- Co pan najchętniej pije? - zapytał Sam.
- O! Mój młody przyjacielu - rzekł pan Stiggins - napoje to tylko marność.
- To prawda, wielka prawda! - szepnęła pani Weller, potakując.
- Tak jest - odrzekł Sam. - Ale jaka z tych marności najwięcej przypada panu do smaku? Która jest pańską ulubioną marnością?
- O! mój młody przyjacielu! - odparł pan Stiggins - ja gardzę wszystkimi. Ale jeżeli jest jaka, mniej wstrętna od innych, to płyn, który nazywa się arakiem; gorący, mój przyjacielu, i z trzema kawałkami cukru na szklankę!
- Przykro mi, panie, ale tej marności nie pozwalają sprzedawać w tym zakładzie.
- O! Serca zatwardziałe! - zawołał pan Stiggins. - O złośliwości ohydna nieludzkich prześladowców! -
To powiedziawszy, świątobliwy człowiek znowu począł przewracać oczyma, uderzając się parasolem w kamizelkę. Na jego usprawiedliwienie powiemy, że teraz oburzenie jego było szczere i nieudane. Gdy pani Weller i czerwononosy skończyli wyrzekania na ten nieludzki zwyczaj i na sprawcę jego rzucili całą masę pobożnych i świętych przekleństw, pan Stiggins wyraził zdanie, że byłby za butelką wina Porto, dobrze ogrzanego, z cukrem i korzeniami, gdyż według jego zdania, jest to mieszanina odpowiednia dla jego żołądka i mniej mająca posmaku marności, aniżeli inne.
Charles Dickens, Klub Pickwicka, przeł. Krystyna Czerwijowska, t. 2, PIW, Warszawa 1952
Pan Pickwick wg pomysłu Kyda (źródło zdjęcia)

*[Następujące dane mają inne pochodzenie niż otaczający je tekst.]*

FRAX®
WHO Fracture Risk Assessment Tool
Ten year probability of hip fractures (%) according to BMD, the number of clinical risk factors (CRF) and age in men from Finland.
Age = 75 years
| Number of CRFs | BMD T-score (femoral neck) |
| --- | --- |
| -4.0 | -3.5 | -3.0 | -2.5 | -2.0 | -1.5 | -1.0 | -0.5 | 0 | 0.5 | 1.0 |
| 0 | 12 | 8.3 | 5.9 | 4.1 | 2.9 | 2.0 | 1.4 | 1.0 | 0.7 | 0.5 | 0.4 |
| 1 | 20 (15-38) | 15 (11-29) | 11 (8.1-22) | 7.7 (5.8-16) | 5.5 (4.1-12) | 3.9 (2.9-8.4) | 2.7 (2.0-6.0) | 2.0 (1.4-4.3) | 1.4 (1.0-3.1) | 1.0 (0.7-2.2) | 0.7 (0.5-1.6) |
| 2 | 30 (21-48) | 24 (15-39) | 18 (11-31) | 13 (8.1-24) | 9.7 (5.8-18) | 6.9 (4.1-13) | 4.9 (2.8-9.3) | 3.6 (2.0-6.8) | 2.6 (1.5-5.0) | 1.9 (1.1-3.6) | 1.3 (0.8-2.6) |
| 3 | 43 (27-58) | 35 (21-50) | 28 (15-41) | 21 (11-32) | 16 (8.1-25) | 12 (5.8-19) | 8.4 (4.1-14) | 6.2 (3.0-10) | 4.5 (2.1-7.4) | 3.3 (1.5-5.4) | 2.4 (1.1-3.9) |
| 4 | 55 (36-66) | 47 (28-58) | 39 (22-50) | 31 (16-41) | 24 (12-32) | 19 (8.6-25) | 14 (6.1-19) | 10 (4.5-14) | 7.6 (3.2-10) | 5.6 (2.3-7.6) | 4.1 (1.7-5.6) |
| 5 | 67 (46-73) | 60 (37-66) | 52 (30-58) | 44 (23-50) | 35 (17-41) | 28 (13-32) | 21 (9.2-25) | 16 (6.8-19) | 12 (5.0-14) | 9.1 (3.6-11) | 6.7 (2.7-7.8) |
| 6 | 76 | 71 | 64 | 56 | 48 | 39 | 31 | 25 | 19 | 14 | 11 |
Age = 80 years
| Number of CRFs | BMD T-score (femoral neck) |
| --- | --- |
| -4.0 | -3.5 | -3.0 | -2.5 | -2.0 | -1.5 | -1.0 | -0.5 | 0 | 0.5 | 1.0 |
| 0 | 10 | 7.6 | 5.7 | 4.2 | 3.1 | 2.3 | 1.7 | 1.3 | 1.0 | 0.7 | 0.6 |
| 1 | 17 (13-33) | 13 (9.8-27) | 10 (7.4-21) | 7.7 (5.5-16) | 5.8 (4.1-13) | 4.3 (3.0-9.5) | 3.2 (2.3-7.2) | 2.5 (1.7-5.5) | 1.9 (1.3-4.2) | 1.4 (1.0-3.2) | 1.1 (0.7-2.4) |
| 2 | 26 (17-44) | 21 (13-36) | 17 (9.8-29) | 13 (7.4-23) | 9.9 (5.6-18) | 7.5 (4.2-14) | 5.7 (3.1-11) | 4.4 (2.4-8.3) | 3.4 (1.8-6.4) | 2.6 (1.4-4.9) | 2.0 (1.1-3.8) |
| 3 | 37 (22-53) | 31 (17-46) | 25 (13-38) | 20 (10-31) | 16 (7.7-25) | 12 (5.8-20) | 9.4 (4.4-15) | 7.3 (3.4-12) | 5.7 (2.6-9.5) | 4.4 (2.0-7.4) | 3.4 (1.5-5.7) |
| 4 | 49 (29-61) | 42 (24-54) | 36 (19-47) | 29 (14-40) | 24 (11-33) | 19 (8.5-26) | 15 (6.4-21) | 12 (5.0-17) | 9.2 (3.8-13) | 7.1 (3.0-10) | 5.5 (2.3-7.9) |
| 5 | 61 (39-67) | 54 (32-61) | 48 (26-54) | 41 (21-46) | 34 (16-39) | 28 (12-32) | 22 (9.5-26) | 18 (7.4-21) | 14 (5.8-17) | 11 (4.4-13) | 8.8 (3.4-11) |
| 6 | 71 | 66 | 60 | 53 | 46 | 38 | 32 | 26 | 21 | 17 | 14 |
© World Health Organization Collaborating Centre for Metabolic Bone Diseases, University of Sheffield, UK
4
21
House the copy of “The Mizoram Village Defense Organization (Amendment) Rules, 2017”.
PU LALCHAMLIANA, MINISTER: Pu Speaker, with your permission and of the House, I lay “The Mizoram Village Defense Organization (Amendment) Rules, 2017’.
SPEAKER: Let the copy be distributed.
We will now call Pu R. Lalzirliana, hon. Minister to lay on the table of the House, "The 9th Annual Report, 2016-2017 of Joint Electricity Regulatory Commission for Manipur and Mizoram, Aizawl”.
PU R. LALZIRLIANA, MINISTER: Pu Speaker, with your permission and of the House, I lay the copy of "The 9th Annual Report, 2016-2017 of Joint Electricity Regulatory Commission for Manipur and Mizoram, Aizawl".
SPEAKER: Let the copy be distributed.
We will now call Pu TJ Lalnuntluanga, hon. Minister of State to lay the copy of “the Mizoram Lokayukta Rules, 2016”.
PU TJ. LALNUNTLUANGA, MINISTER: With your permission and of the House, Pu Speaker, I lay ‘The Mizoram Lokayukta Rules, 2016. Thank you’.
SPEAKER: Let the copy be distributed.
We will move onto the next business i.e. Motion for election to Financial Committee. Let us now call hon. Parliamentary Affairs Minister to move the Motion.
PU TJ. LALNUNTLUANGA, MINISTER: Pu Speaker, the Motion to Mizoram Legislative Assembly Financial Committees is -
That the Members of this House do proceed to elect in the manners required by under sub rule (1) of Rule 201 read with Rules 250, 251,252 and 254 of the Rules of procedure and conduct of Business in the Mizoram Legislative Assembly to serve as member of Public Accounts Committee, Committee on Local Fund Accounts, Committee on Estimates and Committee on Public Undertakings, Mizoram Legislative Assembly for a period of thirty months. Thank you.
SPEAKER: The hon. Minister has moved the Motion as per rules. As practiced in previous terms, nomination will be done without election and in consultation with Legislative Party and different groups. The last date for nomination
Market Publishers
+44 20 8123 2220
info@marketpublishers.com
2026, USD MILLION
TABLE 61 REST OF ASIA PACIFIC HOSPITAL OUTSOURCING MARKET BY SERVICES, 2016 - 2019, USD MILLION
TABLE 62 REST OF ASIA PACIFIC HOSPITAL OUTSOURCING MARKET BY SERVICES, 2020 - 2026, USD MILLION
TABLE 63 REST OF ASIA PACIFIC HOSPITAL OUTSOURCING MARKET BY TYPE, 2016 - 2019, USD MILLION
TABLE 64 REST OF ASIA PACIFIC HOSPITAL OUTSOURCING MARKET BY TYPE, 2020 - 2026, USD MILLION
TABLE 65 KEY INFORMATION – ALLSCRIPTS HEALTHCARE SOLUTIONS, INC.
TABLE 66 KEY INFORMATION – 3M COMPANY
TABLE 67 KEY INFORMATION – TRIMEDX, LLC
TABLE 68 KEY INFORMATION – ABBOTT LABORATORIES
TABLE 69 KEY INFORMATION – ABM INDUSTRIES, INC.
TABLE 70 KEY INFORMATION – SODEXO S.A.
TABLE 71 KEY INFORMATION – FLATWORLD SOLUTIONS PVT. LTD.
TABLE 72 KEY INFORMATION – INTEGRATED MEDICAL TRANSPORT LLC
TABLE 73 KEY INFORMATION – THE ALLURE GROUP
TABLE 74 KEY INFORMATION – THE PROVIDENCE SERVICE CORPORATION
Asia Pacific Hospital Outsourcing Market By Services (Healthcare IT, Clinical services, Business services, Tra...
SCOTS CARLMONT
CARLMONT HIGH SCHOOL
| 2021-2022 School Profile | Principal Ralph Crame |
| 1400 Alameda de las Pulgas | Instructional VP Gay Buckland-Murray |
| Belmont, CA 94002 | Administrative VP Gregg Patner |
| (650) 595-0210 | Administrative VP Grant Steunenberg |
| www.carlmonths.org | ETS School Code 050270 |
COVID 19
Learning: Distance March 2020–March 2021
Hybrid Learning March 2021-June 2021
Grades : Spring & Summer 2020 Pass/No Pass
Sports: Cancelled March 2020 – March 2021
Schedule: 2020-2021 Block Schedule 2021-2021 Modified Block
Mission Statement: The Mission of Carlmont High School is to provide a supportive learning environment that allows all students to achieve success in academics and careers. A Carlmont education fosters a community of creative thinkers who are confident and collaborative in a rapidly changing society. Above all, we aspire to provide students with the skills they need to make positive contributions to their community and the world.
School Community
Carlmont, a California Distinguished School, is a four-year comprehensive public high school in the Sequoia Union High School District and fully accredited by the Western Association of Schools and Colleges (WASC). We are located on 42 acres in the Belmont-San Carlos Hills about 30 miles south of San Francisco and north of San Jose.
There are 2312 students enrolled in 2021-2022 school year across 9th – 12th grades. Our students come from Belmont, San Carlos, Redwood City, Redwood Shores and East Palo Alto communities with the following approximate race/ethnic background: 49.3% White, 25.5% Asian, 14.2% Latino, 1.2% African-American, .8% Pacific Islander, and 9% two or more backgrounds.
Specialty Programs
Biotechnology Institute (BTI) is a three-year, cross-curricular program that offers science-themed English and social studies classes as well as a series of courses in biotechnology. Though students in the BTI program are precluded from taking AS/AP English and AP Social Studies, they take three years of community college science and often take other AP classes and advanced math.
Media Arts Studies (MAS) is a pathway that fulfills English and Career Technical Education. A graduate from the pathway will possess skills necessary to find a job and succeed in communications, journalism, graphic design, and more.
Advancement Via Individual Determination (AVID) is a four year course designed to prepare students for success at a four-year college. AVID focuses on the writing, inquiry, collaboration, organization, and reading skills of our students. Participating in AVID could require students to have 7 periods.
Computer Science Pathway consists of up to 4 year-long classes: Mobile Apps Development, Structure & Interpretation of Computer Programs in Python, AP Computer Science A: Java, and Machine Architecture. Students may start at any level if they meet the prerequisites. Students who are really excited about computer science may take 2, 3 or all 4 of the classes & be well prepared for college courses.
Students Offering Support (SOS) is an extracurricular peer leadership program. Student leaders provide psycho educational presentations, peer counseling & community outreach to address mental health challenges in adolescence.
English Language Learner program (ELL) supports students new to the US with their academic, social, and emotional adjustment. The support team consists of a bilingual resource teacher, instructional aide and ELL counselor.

Aleksander Przybylski w Literackim almanachu alkoholowym pisze o porto tak:
Wino z tego portugalskiego miasta pojawia się na stolach bohaterów powieści Klub Pickwicka Charlesa Dickensa. Co znamienne, nią pojawiają się ono często, mimo że okazji do picia jest wiele. Jak skrupulatnie wyliczył Peter Ackroyd, autor monografii o Dickensie, pickwickczycy na przestrzeni dwóch tomów śniadają trzydzieści pięć razy, obiad jedzą trzydzieści dwa razy, nieco mniej zaś wydają obiadów proszonych, bo tylko jedenaście. Za to drobnych przekąsek, podkurków i podwieczorków jest łącznie dwieście czterdzieści dziewięć! Porto to jednak rarytas, który podaje się od wielkiego dzwonu lub dla szczególnego ukontentowania gości. […]Współcześni panu Pickwickowi Anglicy pałali do tego trunku miłością szczerą i gorącą. Powody tej miłości były nie tylko natury gastronomicznej, także polityczno-handlowej. To waśnie brytyjscy kupcy, osiedlający się od połowy XVIII wieku po lewobrzeżnej stronie Porto, udoskonalili sposób wzmacniania wina i rozwinęli jego produkcję (dowodem niech będą nazwy do dziś istniejących marek, takich jak Sandeman, Taylor czy Offley). Ponadto w czasie wojen napoleońskich wstrzymano import win francuskich. Lukę na rynku wypełnili Portugalczycy, wysyłając w stronę Albionu statki załadowane porto. W czasie gdy toczy się akcja Klubu Pickwicka Mały Kapral jest już martwy od dobrych kilku lat, blokada została zniesiona, a mieszkańcy Porto, niezadowoleni z brytyjskiej dominacji, zdążyli podpalić kilka faktorii. Sentyment jednak pozostał, a porto wciąż było winem preferowanym wśród londyńskich esquires. [s. 92-93]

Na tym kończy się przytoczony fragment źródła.